EXERCISE DIRECTIONS: Write out the records below word for word, from the line with "To the nearest" up to and including the line with "Reading right to", and leave the pictures out.

******

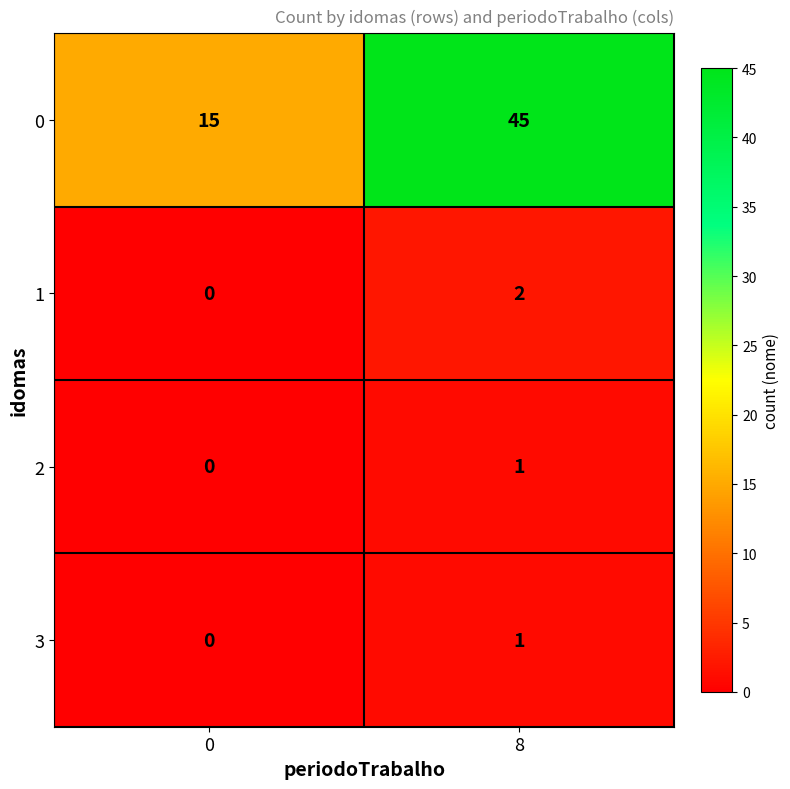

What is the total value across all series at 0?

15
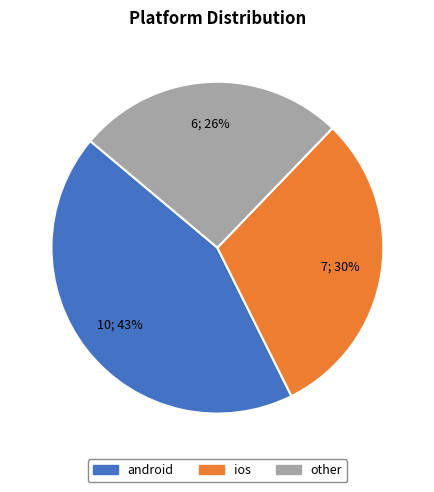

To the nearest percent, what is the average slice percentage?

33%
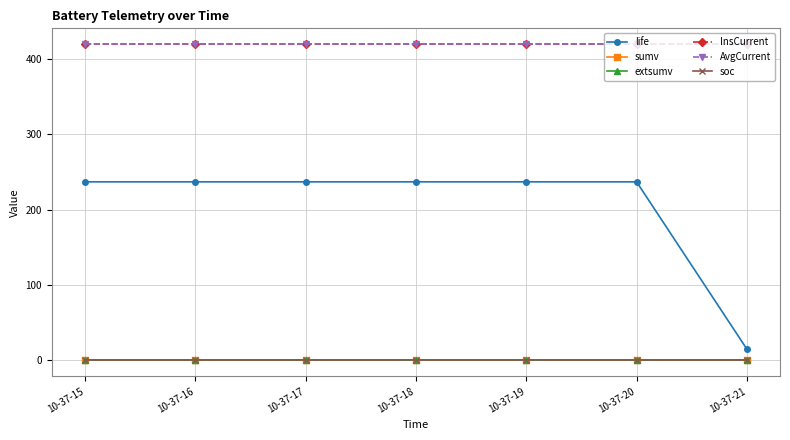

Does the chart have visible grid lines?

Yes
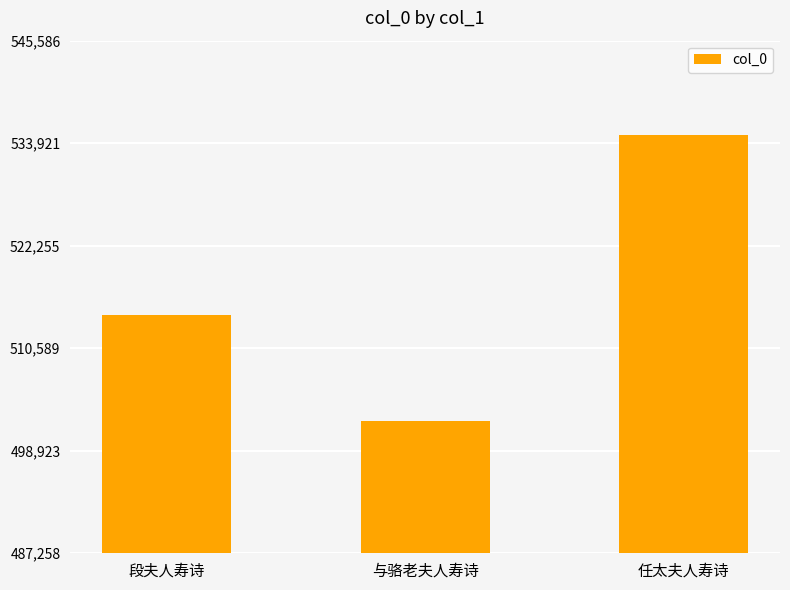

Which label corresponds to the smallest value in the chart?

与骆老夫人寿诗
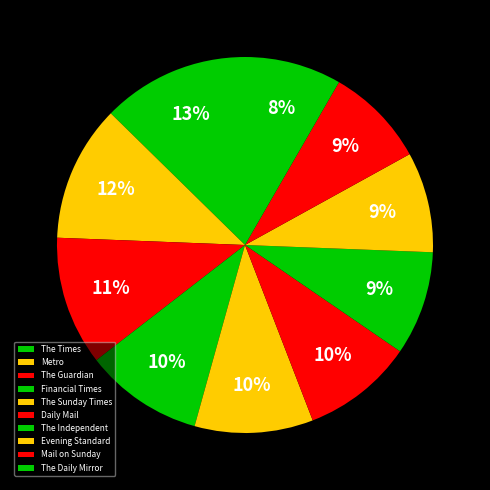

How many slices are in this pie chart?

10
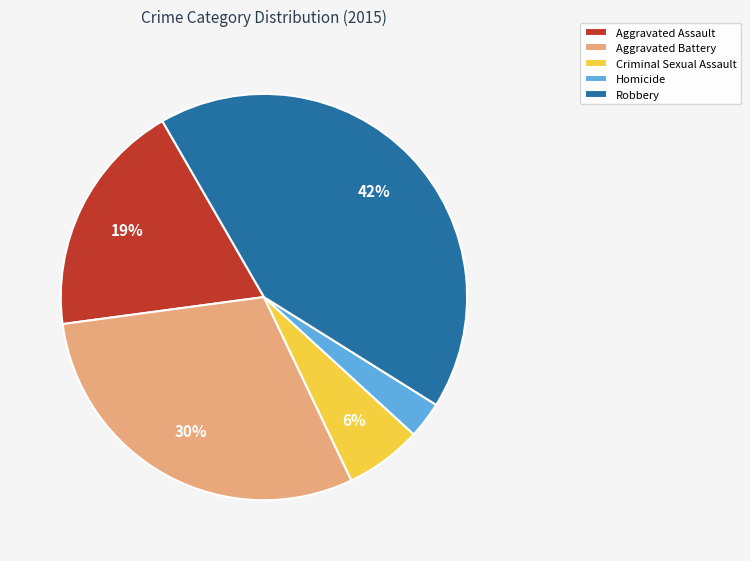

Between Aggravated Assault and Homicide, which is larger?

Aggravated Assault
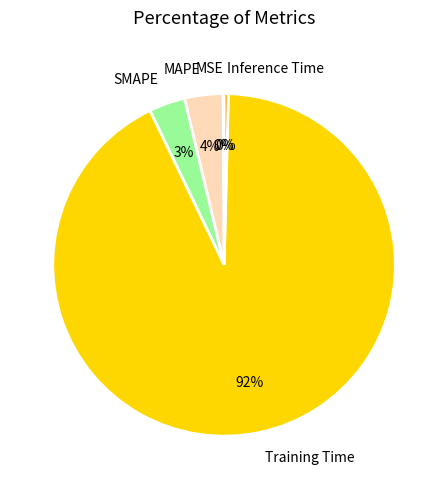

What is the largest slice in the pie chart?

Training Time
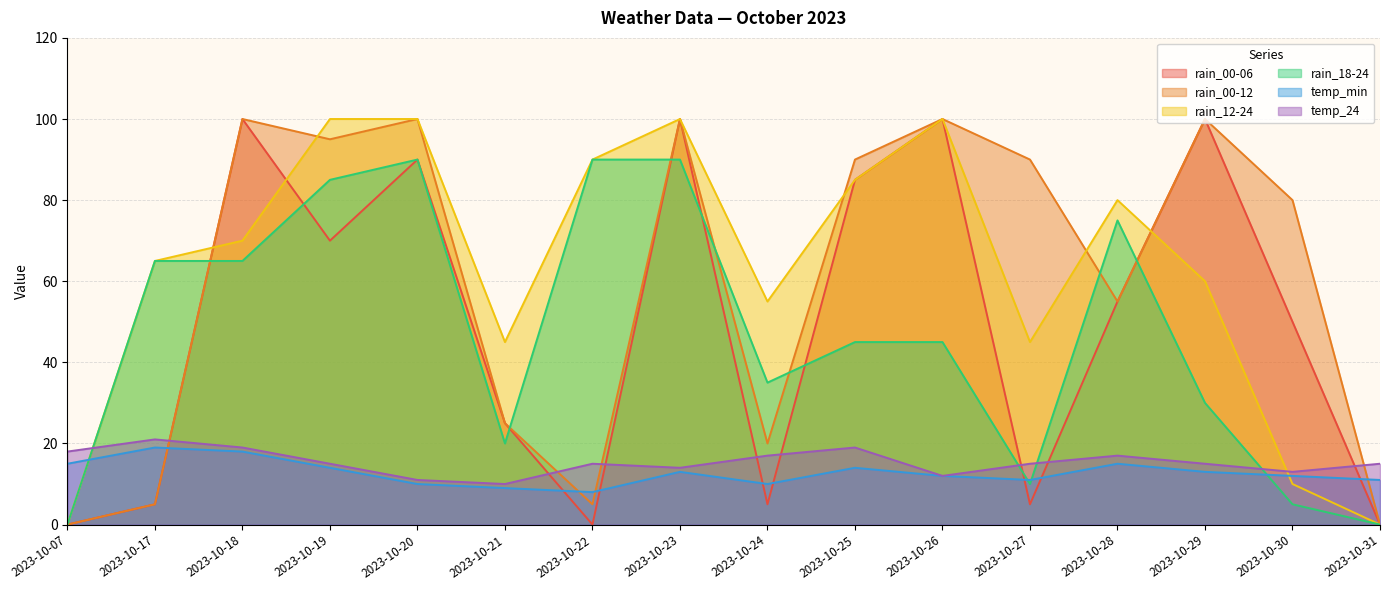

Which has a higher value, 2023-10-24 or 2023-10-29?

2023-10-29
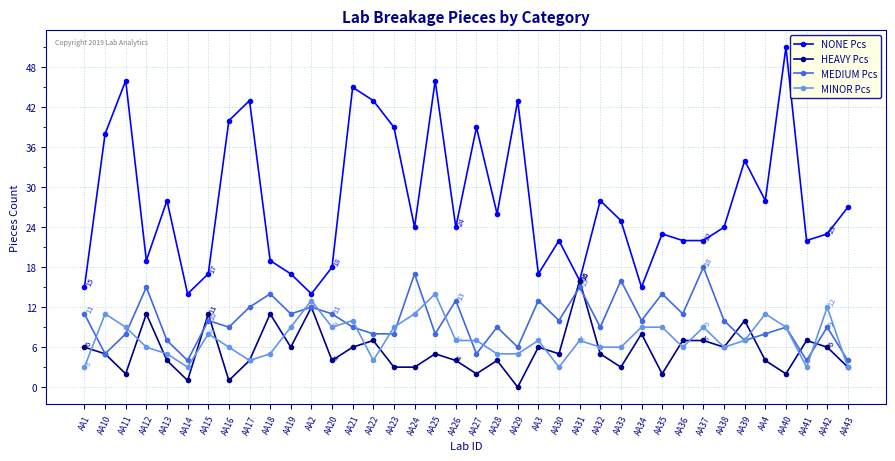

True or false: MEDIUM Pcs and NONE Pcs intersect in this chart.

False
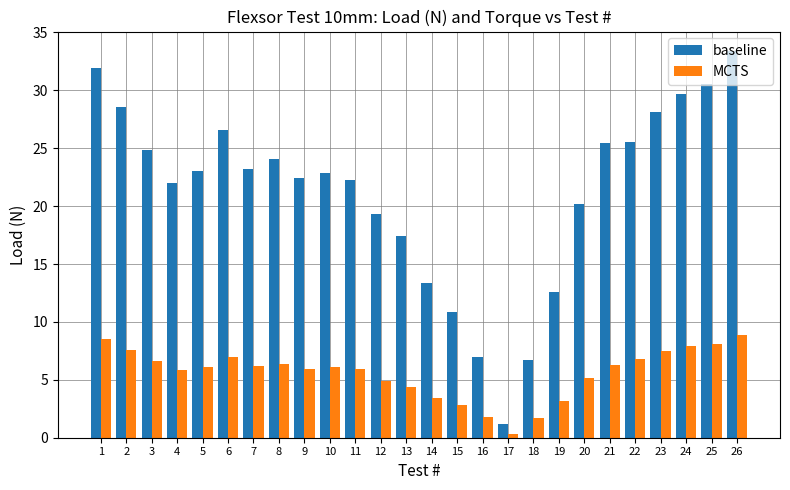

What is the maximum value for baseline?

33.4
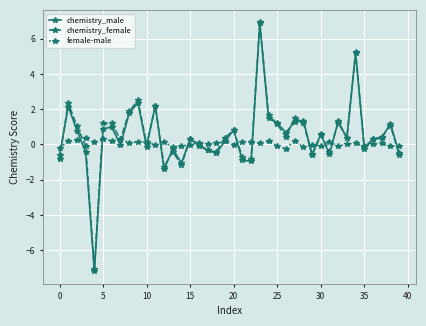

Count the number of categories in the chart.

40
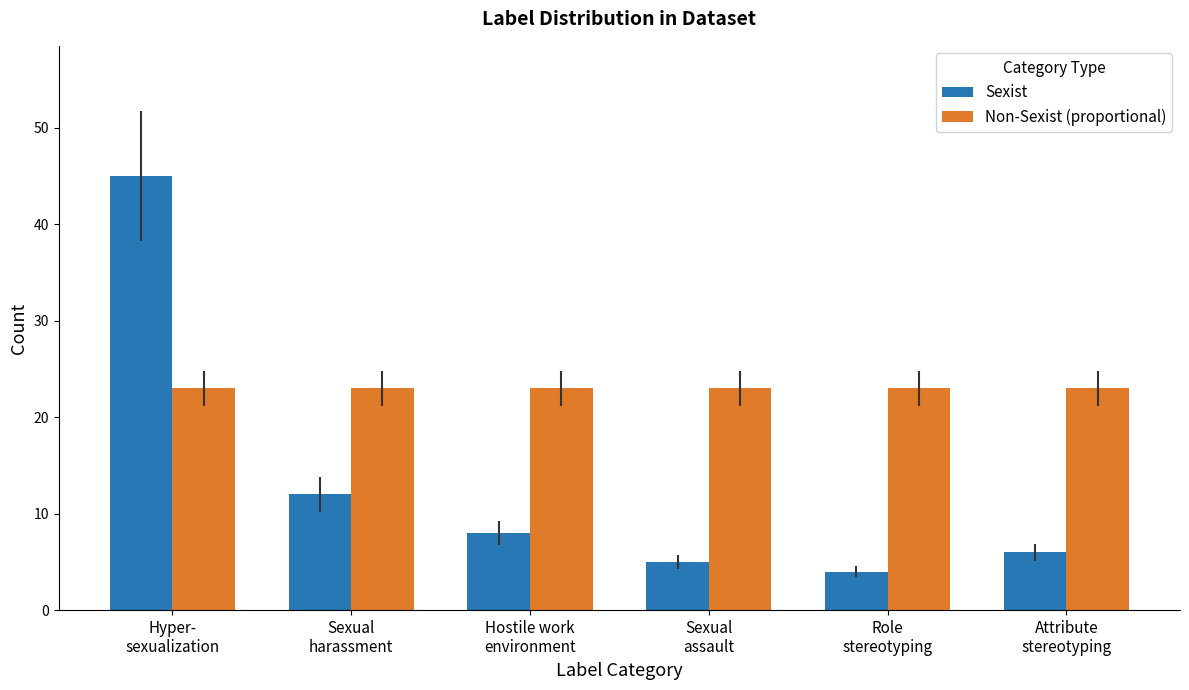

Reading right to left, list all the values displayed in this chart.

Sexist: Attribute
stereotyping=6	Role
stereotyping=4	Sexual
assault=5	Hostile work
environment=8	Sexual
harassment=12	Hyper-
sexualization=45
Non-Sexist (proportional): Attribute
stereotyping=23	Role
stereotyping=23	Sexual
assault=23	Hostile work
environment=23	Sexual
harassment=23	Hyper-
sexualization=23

******

COMPLETED EXERCISE:
To the nearest percent, what is the average slice percentage?

33%

Does the chart have visible grid lines?

Yes

Which label corresponds to the smallest value in the chart?

与骆老夫人寿诗

How many slices are in this pie chart?

10

Between Aggravated Assault and Homicide, which is larger?

Aggravated Assault

What is the largest slice in the pie chart?

Training Time

Which has a higher value, 2023-10-24 or 2023-10-29?

2023-10-29

True or false: MEDIUM Pcs and NONE Pcs intersect in this chart.

False

What is the maximum value for baseline?

33.4

Count the number of categories in the chart.

40

Reading right to left, list all the values displayed in this chart.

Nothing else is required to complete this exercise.